Event‑time windows in Structured Streaming can be tricky. In one deployment, we processed 10 k events per second from a Kafka topic that carried timestamps from IoT sensors. We set a 30‑minute watermark, but a burst of 5‑minute delayed events caused our 1‑hour aggregates to be off by 12 %. By tightening the watermark to 1 minute and adding a side output for late events, we reduced the error to less than 1 % and kept the processing latency under 2 seconds. This tweak required a deeper understanding of the data’s arrival patterns and a willingness to trade a small amount of latency for accuracy.

The medallion architecture has become the standard data lake pattern in 2020. It consists of three layers: bronze, silver, and gold. The bronze layer stores raw data from source systems without transformation or curation. The silver layer cleans, normalizes, and validates data with schema enforcement. The gold layer contains aggregated, business‑aligned datasets ready for analytics and machine learning. This layered approach provides a clear lineage from raw data to analytical output, allowing each layer to be rebuilt from the layer below.

Delta Lake, developed by Databricks and open‑sourced, brings ACID transactions, schema enforcement, and time travel to data lakes stored in Parquet on Azure Data Lake Storage or S3. Without Delta Lake, data lakes are limited to append‑only operations, requiring the entire partition to be read and rewritten for DELETE and UPDATE operations. Delta Lake's transaction log enables ACID writes, point‑in‑time queries, and schema evolution, making it a crucial component of Azure Synapse and Databricks data platforms.

Apache Spark has become the de facto standard for large‑scale data transformation. The PySpark, Scala, and .NET for Spark APIs allow data transformations to be expressed as DataFrame operations that Spark optimizes into distributed execution plans. Managed Spark services, such as Azure Databricks, Azure Synapse Spark, and EMR on AWS, handle cluster provisioning and autoscaling. For data volumes beyond what a single machine can handle (typically >100GB), Spark is the appropriate tool.

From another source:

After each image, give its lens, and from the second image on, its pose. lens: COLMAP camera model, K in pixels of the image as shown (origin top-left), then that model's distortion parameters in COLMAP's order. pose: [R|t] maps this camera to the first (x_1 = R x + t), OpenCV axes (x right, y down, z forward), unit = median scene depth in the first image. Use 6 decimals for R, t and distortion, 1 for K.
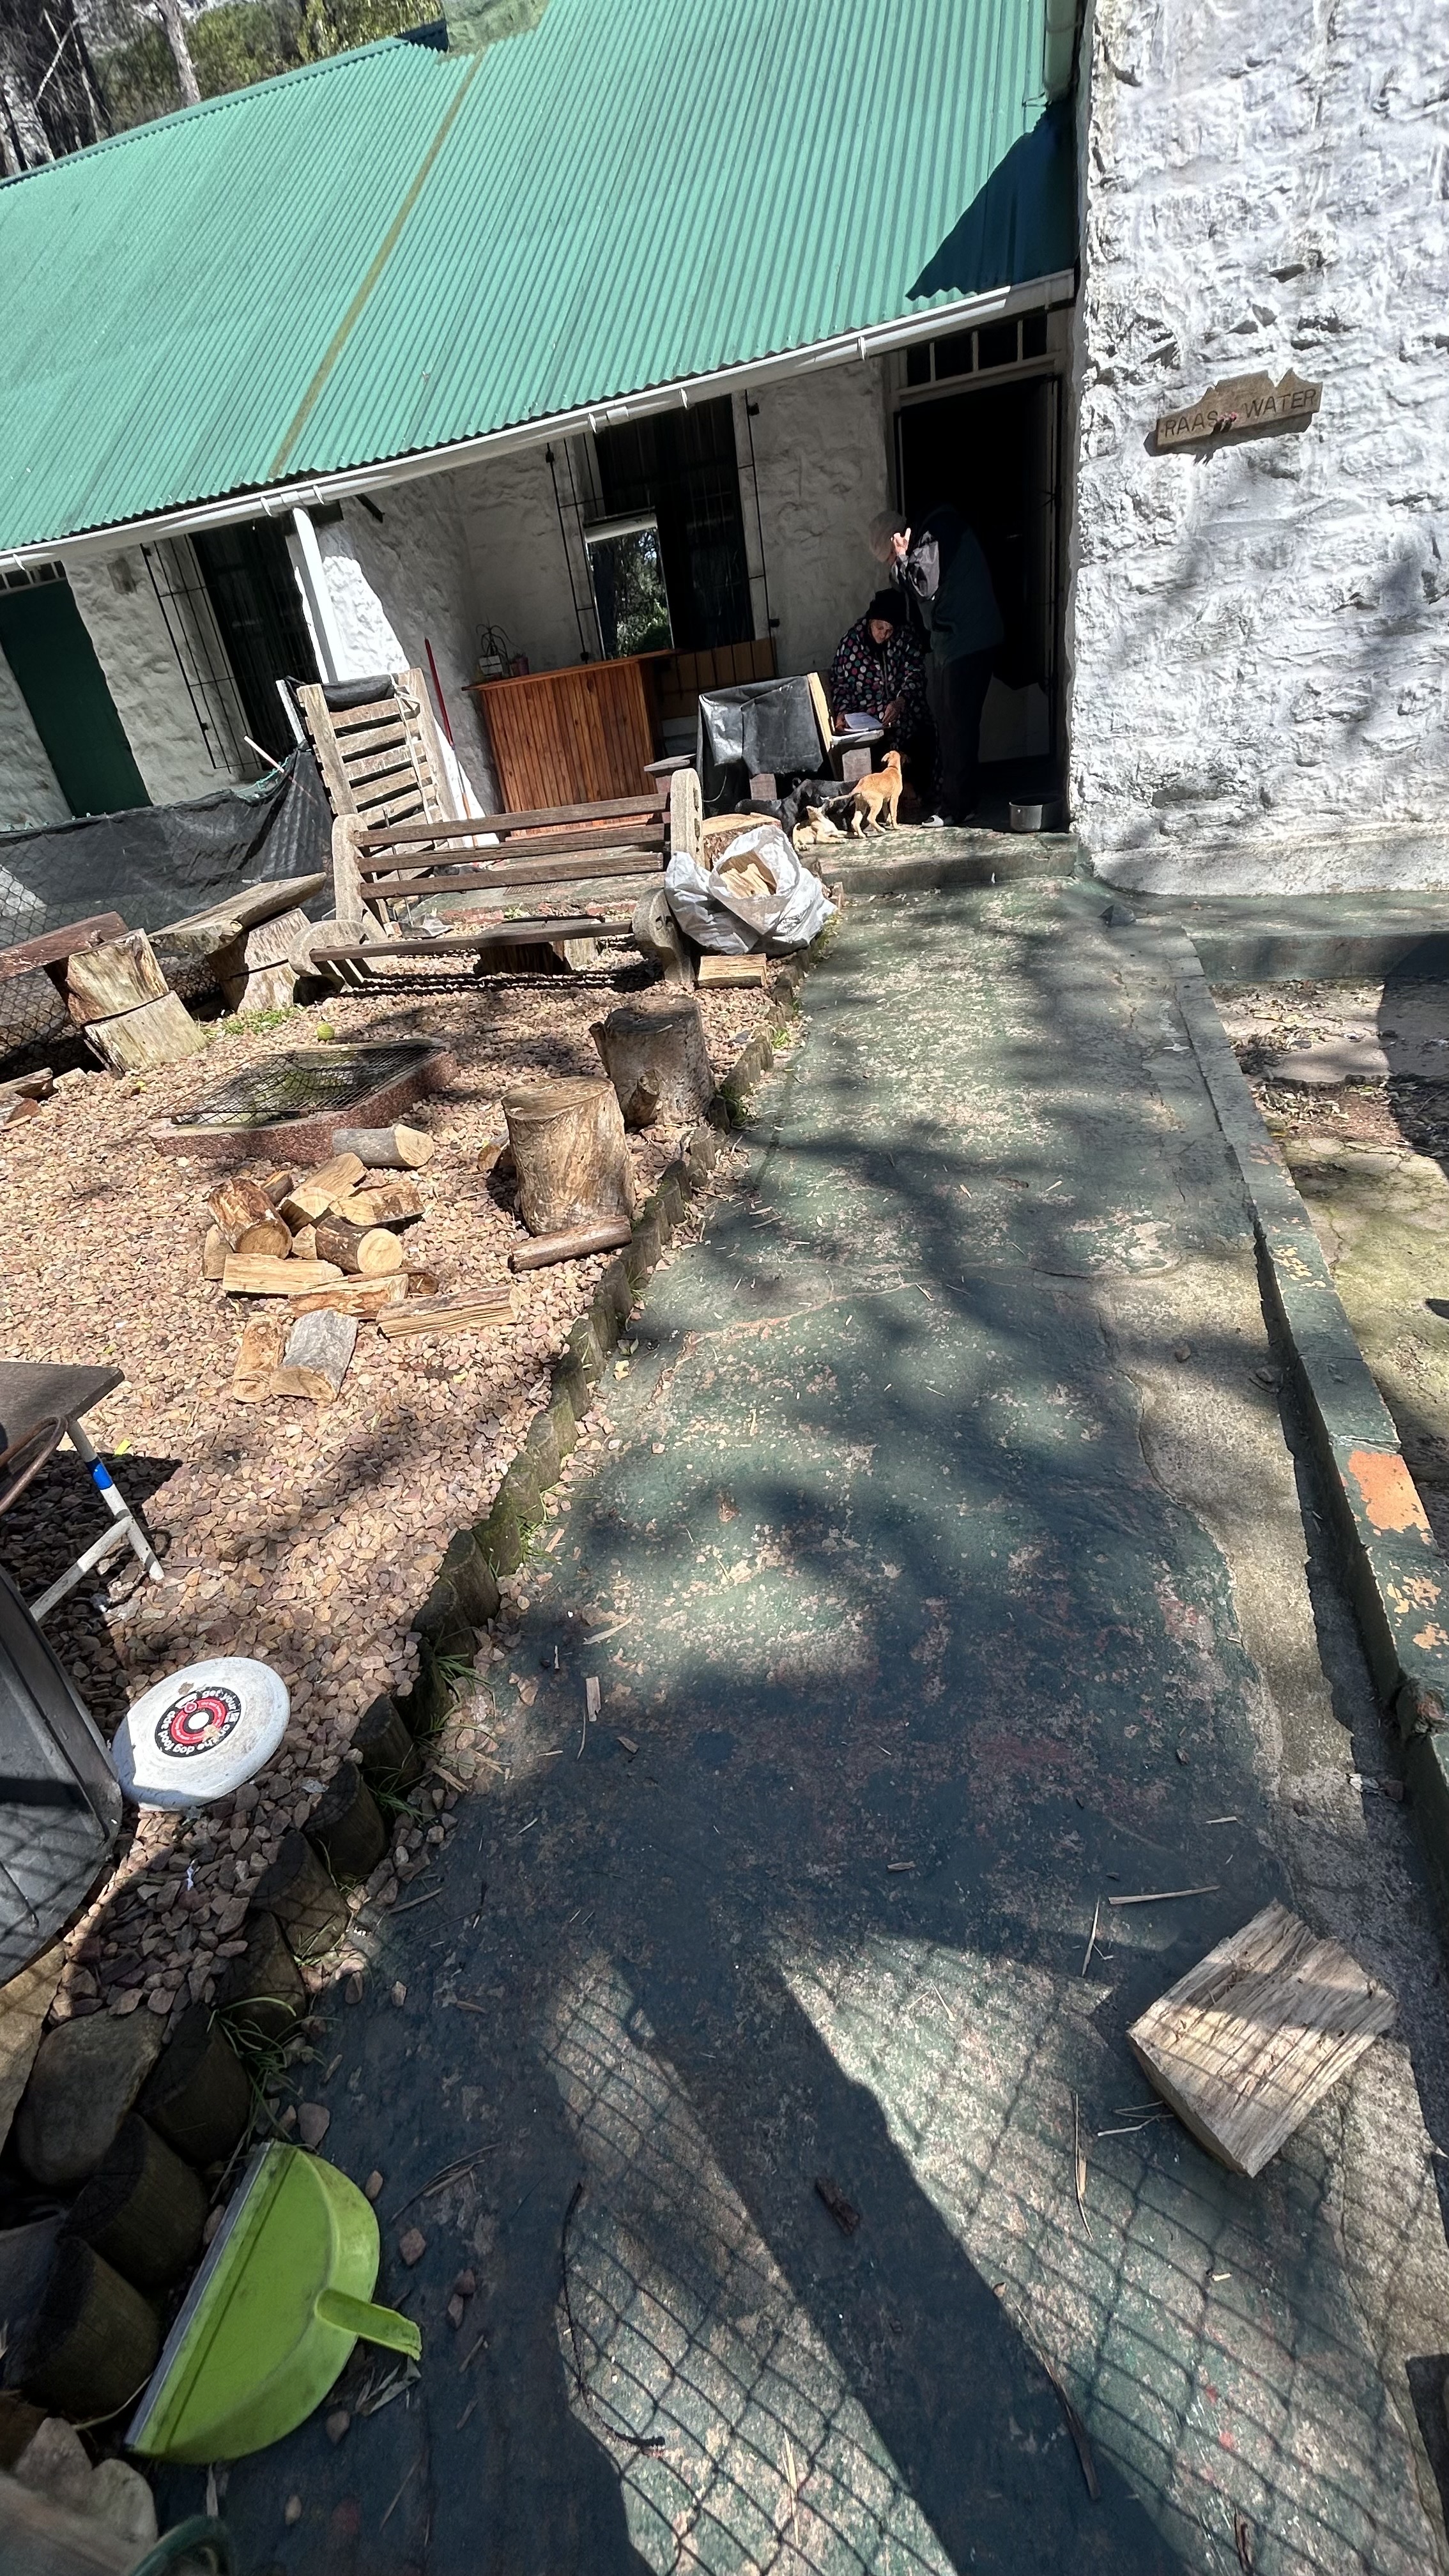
lens RADIAL K [[1043.1, 0, 732.5], [0, 1043.1, 1274.3], [0, 0, 1]] dist [0.003631, -0.000942]
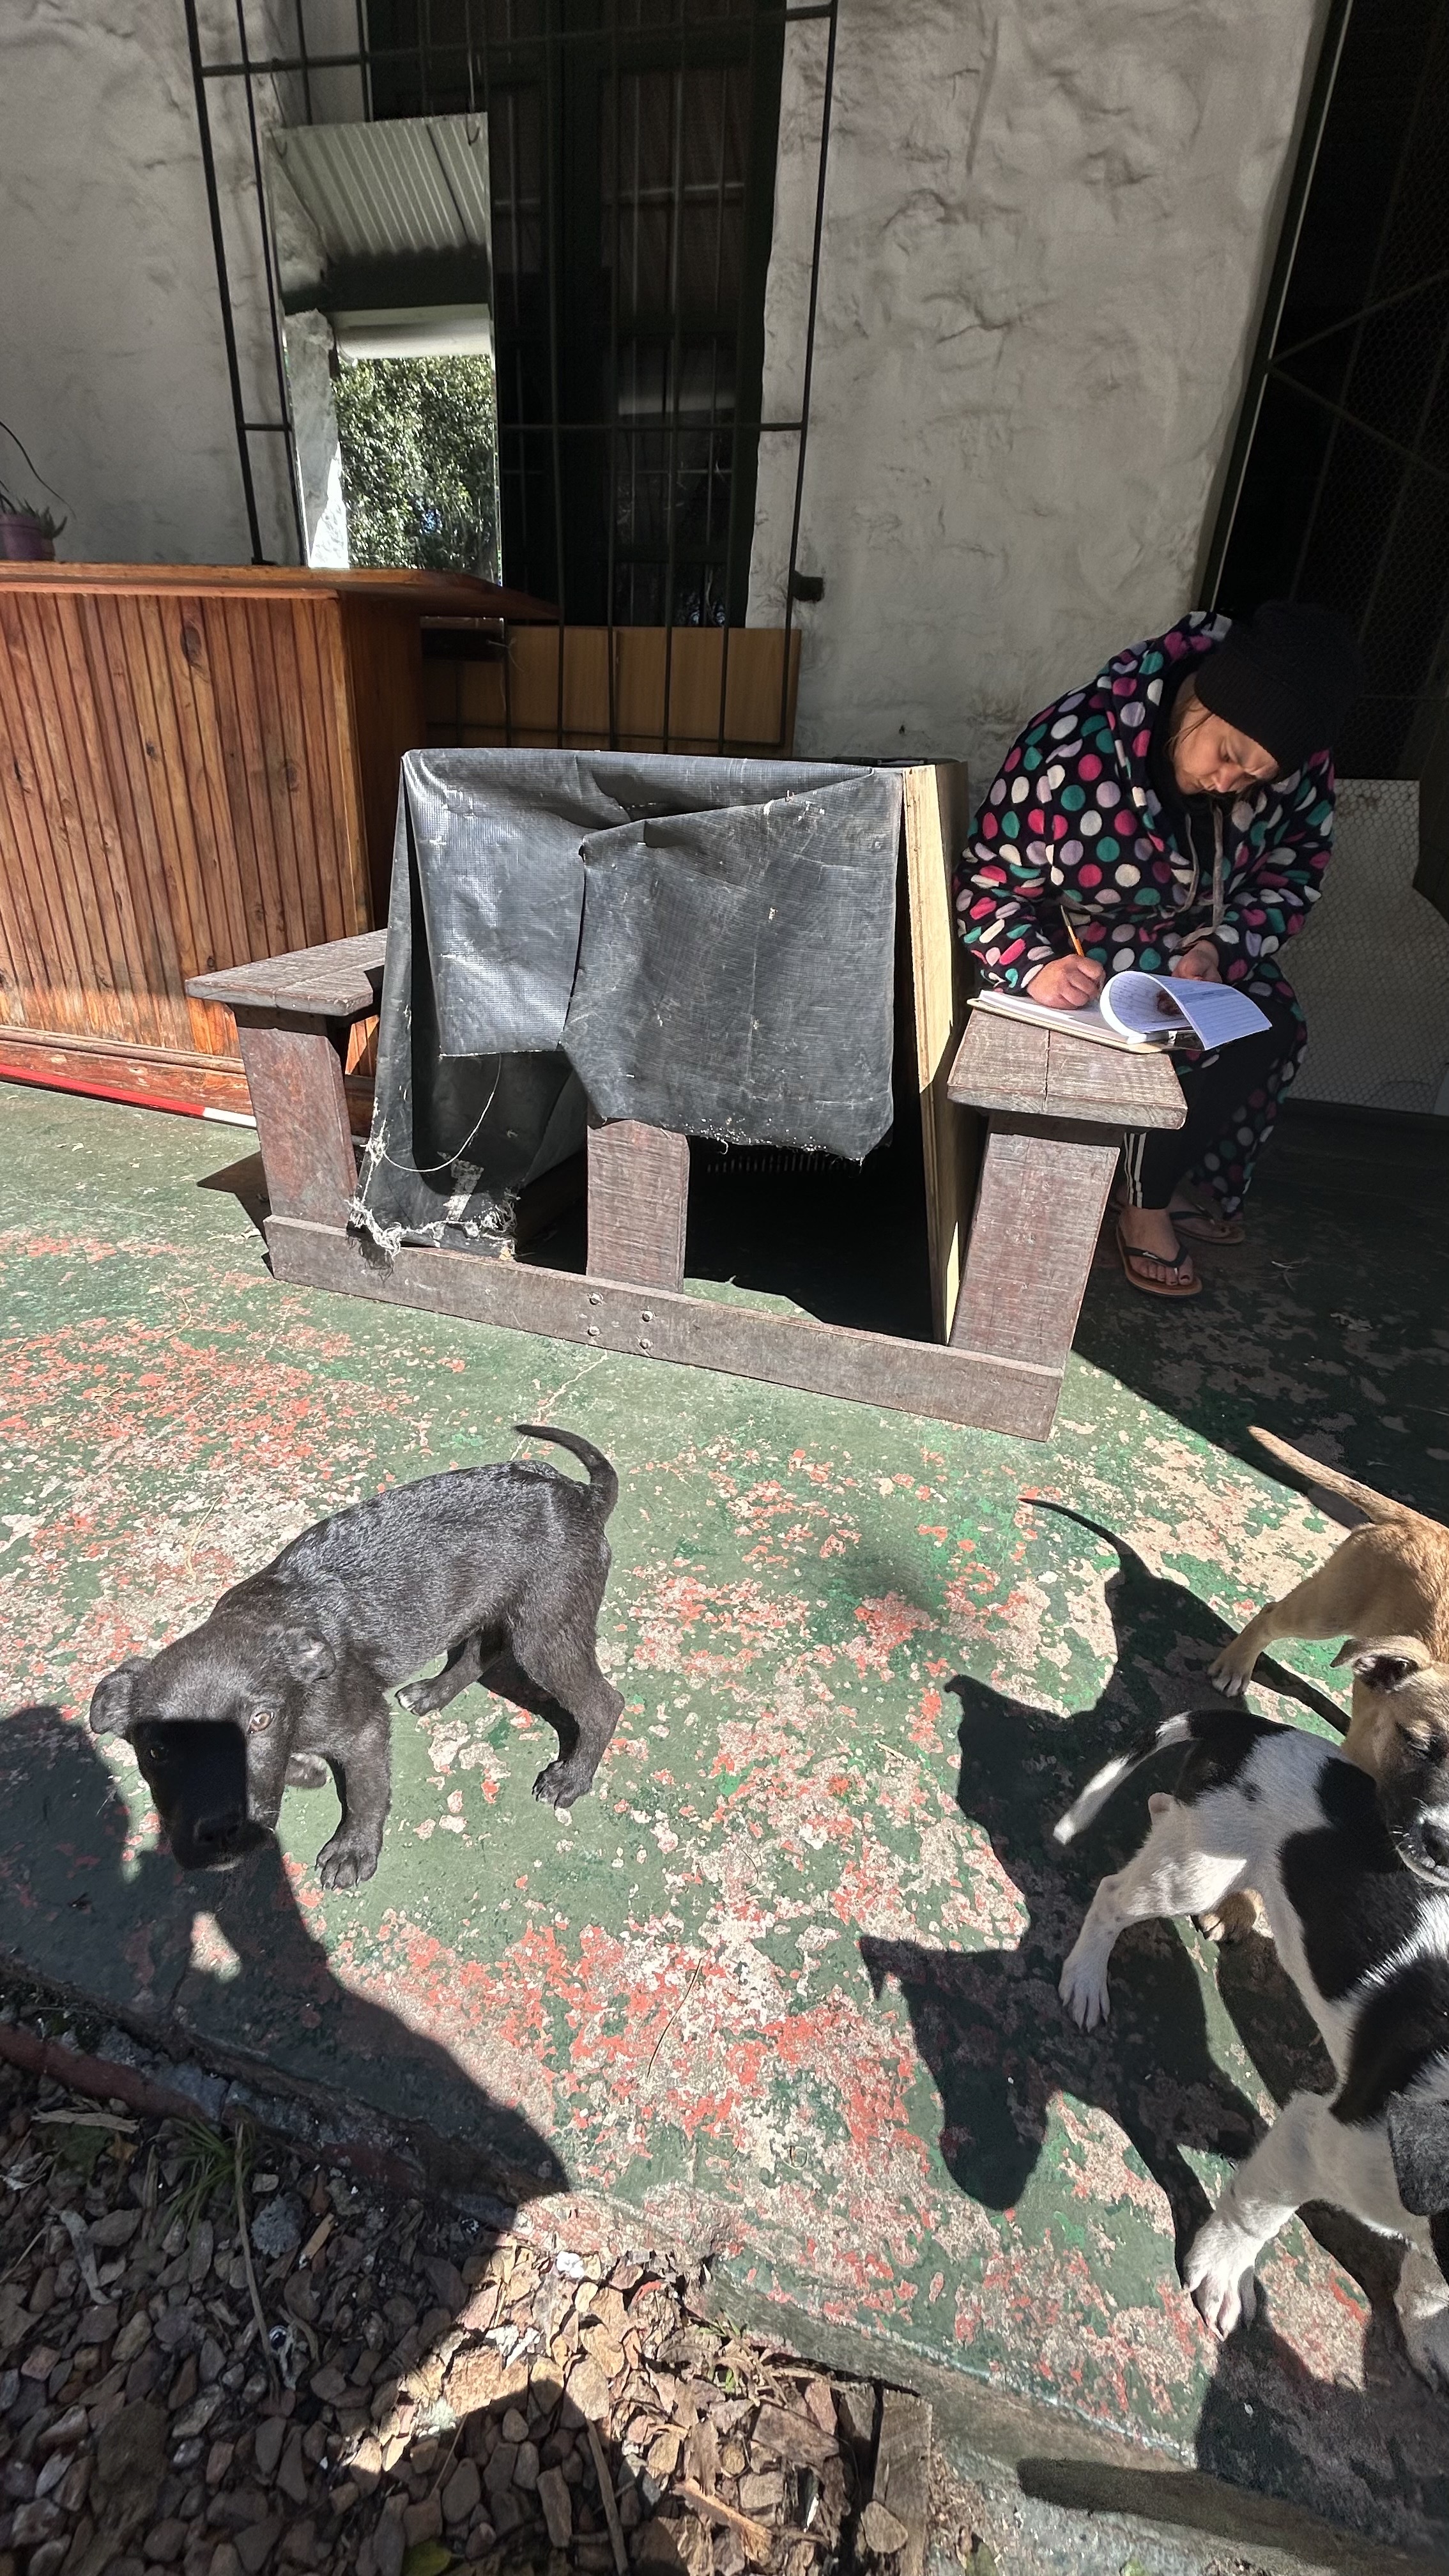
lens RADIAL K [[1043.1, 0, 728.0], [0, 1043.1, 1289.7], [0, 0, 1]] dist [0.003631, -0.000942]
pose [[0.980918, 0.186303, 0.055597, 0.053503], [-0.184562, 0.982198, -0.034996, -0.548605], [-0.061127, 0.024067, 0.997840, 0.954428]]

Apache Spark Structured Streaming treats a stream (Kafka topic, Event Hub) as an unbounded DataFrame. Transformations written as batch DataFrame operations apply incrementally to the stream, providing at‑least‑once or exactly‑once processing semantics. For event‑time aggregations (how many events in the last hour, as of event timestamps), Structured Streaming's watermarking model handles late‑arriving events, allowing for accurate and efficient processing of event streams.